スミダハイツ~隣人恋愛録~
ふたりで乾杯した。


麻子はアルコールを喉の奥まで流し込み、今日の自分の働きっぷりをねぎらう。

榊はネギマをつついていた。



「榊くん、最近早いよね」

「ひと段落したしな。来週からはまた忙しくなる予定だけど」


ビールを煽る榊に、麻子は、



「かっこいいよねぇ、デザイナーって。響きが、特に」

「響きだけかよ」

「いやいや、榊くんもすごくかっこいいでーす」

「棒読みじゃねぇか」


共に29歳。

自らの仕事に誇りとやりがいを持っている隣人同士は、いつの間にか酒飲み友達になっていた。



「でもまぁ、響きで言えば、麻子だってそうだろ? 雑誌の編集者様なんだから」

「ただのタウン情報誌だよ。それに、編集部って言っても、うちは大手じゃないからさ。取材に同行したり、ライターさんをせっついたり、営業にまわったり、雑務が山のようにあるんだもん」


それでも麻子は、仕事を嫌だとは思わない。


この街が大好きで、自分が大好きなこの街のいいところを、ひとりでも多くの人に知ってもらいたいと思うからだ。
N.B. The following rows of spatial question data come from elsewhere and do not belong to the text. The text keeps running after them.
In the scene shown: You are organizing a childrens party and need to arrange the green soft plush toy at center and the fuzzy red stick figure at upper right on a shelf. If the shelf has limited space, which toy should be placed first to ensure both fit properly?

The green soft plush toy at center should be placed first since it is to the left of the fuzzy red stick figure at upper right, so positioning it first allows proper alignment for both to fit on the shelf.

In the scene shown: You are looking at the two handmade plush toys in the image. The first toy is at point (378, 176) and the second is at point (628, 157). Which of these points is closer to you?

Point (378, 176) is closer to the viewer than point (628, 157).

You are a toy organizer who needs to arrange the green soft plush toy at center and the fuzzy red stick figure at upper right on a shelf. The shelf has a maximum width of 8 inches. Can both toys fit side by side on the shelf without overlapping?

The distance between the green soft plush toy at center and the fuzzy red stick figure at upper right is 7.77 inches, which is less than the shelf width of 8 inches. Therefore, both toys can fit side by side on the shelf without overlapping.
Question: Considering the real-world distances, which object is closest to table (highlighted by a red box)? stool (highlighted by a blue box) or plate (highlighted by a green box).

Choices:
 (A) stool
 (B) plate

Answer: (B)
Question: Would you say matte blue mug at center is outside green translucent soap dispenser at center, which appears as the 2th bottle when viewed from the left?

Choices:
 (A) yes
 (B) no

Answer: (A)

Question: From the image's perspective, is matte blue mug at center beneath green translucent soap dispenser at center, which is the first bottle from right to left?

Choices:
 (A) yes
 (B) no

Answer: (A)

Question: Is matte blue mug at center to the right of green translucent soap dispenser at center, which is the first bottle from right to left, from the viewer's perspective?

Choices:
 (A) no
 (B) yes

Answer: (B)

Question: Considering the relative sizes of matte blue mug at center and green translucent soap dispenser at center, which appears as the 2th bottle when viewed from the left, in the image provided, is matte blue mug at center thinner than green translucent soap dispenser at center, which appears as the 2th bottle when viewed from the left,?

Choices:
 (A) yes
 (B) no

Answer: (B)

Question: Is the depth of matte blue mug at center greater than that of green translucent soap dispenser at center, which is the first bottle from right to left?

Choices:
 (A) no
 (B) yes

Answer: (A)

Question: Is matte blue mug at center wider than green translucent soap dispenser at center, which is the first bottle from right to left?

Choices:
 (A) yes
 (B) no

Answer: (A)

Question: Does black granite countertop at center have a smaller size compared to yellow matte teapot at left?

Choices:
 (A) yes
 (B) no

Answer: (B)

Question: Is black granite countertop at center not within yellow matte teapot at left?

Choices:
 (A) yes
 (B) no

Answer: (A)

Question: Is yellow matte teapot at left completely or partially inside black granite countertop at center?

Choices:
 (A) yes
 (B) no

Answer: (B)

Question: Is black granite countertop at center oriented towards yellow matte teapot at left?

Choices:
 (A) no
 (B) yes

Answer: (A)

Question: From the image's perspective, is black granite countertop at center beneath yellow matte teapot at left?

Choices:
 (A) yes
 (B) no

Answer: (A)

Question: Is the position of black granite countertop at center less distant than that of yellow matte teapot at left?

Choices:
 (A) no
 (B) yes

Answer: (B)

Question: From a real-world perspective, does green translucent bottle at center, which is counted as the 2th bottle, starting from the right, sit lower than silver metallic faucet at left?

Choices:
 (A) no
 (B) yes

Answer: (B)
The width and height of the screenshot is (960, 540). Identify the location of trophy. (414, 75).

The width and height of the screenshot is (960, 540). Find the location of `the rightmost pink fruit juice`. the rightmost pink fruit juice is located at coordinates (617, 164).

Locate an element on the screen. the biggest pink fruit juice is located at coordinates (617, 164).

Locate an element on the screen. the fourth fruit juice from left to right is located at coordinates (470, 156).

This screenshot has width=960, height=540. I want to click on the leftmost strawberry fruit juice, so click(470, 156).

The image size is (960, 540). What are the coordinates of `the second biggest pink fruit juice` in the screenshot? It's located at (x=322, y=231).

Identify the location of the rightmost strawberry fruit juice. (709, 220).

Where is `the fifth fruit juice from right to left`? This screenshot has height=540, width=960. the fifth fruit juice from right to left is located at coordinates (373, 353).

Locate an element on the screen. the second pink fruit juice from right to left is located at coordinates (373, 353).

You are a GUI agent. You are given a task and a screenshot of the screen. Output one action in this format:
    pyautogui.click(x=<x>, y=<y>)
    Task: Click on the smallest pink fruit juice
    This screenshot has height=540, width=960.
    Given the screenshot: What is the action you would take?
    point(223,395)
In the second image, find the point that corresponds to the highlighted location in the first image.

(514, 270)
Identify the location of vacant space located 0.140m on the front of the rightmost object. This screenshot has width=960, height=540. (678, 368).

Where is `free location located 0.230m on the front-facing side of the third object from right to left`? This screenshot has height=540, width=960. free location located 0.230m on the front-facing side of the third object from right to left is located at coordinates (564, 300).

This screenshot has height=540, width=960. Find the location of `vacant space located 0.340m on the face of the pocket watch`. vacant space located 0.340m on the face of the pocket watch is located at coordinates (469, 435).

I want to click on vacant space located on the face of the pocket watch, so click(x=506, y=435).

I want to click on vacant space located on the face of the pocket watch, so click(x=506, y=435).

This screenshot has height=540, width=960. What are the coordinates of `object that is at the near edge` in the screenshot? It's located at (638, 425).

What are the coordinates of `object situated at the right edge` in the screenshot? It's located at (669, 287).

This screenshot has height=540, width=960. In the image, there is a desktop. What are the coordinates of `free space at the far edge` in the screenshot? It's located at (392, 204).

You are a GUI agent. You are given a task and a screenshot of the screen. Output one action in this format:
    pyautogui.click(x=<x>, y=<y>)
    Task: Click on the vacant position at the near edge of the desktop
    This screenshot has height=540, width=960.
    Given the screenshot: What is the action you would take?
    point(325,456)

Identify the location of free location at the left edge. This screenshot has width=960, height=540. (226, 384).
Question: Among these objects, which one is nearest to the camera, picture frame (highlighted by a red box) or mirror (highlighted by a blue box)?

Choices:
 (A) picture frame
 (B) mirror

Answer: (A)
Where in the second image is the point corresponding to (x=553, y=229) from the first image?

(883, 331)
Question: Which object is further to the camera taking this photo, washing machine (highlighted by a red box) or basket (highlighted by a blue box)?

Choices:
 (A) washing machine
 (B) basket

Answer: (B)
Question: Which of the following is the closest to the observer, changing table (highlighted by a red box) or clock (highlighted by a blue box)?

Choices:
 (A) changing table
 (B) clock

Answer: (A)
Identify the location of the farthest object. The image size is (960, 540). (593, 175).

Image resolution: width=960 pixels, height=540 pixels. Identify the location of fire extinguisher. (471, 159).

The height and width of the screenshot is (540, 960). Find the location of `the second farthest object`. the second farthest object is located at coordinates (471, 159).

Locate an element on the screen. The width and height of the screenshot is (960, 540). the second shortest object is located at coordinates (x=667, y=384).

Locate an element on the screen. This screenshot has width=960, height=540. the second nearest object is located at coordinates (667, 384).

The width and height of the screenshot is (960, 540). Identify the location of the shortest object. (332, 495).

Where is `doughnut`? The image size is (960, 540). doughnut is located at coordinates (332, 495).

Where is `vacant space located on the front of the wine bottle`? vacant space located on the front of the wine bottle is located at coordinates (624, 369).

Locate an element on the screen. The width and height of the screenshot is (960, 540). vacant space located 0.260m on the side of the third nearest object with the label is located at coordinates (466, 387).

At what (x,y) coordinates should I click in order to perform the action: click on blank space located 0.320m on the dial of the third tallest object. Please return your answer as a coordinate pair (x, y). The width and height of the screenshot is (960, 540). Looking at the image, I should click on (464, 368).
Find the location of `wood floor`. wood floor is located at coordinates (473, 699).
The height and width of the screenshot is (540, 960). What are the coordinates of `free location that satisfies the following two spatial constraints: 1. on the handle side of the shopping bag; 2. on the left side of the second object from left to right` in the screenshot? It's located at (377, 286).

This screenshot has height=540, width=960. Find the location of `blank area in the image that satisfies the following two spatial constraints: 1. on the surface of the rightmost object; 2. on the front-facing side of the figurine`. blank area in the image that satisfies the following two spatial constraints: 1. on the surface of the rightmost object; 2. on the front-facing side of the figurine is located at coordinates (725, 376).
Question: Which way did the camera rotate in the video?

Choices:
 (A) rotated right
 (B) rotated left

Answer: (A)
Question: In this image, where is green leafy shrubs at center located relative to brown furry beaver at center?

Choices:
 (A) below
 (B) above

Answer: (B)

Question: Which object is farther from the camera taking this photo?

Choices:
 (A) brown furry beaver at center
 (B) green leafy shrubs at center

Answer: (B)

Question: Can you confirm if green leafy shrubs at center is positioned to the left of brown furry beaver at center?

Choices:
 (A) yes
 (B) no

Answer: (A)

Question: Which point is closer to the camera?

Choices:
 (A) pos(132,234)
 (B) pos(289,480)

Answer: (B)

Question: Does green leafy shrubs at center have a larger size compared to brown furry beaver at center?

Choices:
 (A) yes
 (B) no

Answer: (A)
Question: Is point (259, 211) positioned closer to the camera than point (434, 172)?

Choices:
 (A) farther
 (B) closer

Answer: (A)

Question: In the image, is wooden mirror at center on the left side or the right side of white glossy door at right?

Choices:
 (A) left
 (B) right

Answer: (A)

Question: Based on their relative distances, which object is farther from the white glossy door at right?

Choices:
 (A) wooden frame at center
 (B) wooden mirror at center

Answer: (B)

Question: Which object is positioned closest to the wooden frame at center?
それに携わっていることに、麻子は喜びさえも感じている。



「雑務なら、俺だって負けてねぇよ。たまに店頭に出て客を見ながら、デザイン画を描いて、実際に生地や色を選んで、とりあえず作ってみて。それから各部署の担当者との打ち合わせを重ねて。でも正直、無茶な要求されてきつい時もあるもんな」


『きつい時もある』というわりには、榊はまんざらでもなさそうだった。

麻子は笑う。



「何だか私たち、苦労自慢してるみたいね」

「だな」


榊も精悍な顔をふっと緩ませた。